My credit scored well. We locked in a good interest rate. Only the appraisal remained. We needed a value of $200,000.
The appraisal came in at $200,000 but subject to tearing down the shed. Given that, the underwriter refused the appraisal, because that verbiage would not be acceptable to the secondary market. We were dead in the water.
I told the bank that we would not tear down the shed just to complete the refi. We do intend at some point to tear down the shed – I look forward to building the new addition – but I am not going to rush into that.
The bank asked about repairing the shed. I made clear that would not be done before our interest rate lock expires, so that was a moot point. The third option was to restate the value of the home excluding the shed.
Our home and the shed passed the City’s building inspection with no issues. The home and shed are insured. It seemed incredulous, but if one bank insisted the shed was an obstacle, why would any other bank see it differently?

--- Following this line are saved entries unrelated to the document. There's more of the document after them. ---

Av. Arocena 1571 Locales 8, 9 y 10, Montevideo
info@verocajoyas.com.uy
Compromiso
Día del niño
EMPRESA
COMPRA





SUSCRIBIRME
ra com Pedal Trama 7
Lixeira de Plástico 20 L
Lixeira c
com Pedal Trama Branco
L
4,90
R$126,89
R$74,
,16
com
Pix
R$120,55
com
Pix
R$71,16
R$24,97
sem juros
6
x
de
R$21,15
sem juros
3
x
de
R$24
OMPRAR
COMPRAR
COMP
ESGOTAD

The Loan Officer was highly motivated to make the loan and went to the Bank President. The President, in turn, went back to the appraiser to appeal for a change of language. The appraiser, to our great surprise, consented. He changed his report.

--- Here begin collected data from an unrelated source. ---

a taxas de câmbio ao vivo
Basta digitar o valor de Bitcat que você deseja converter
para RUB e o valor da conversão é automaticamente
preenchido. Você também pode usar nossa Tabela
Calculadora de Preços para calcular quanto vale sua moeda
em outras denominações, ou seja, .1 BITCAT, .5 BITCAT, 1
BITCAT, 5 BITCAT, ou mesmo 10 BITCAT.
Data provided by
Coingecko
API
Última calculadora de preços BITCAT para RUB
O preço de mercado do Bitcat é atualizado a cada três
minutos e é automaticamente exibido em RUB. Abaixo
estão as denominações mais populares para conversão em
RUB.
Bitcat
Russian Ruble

Eighteen words made the difference: “the shed is not a safety hazard or concern. Settling is normal for a building of that age.” No repair needed, no tear down, no reduction in value. Our home is now financeable.
It will be a meaningful personal victory when we close the refinance on 4 December, but our work of restoration has a long way yet to go. The physical property may be the least of it.
The script of every life includes victories and struggles, and as a parent, my goal is to raise children not in the shadow of my circumstance but in resolution’s opening: healthy, intact, curious young souls able to explore, question, move forward without the baggage of their predecessors, the patterns of generations.
This burden of restoration reaches deep, and its ultimate measure will not be the financial, bankable asset, nor even the condition, of physical property, but the WHOLE self, the emotional, psycho-spiritual, playful aspects, that we nurture.
I had never seen it this way before, but through working to restore one piece of the earth, and to create a home and haven for my family, I have learned a new way to think for the second, let alone the seventh, generation.
Chickens are coming! We have a winter before they arrive, but today, on a warm mid-autumn holiday, we got to work putting up a stockade fence.
Our backlot is overgrown with roots aplenty, and not far underground lies ledge. By day’s end, the post hole digger was dented and bent. But six sections of fence went up. Privacy for the hens, and for us too.
The City of South Portland will allow six hens – no Roosters – per household. Muscovy Ducks would be welcome; they love to eat flies, maggots, mosquitos, mosquito larva, slugs, bugs of all sorts, black widow spiders, the brown fiddleback spider and any thing else that creeps and crawls. They are a boon to any garden.
If two households pair up, would that allow twelve birds in total – a mixture of chickens and ducks? Steve had chickens decades ago, and welcomes the idea. Maybe we have the chickens and he keeps the ducks, and they waddle back and forth, foraging here and there as they go. Something fun to ponder as the winter winds begin to blow.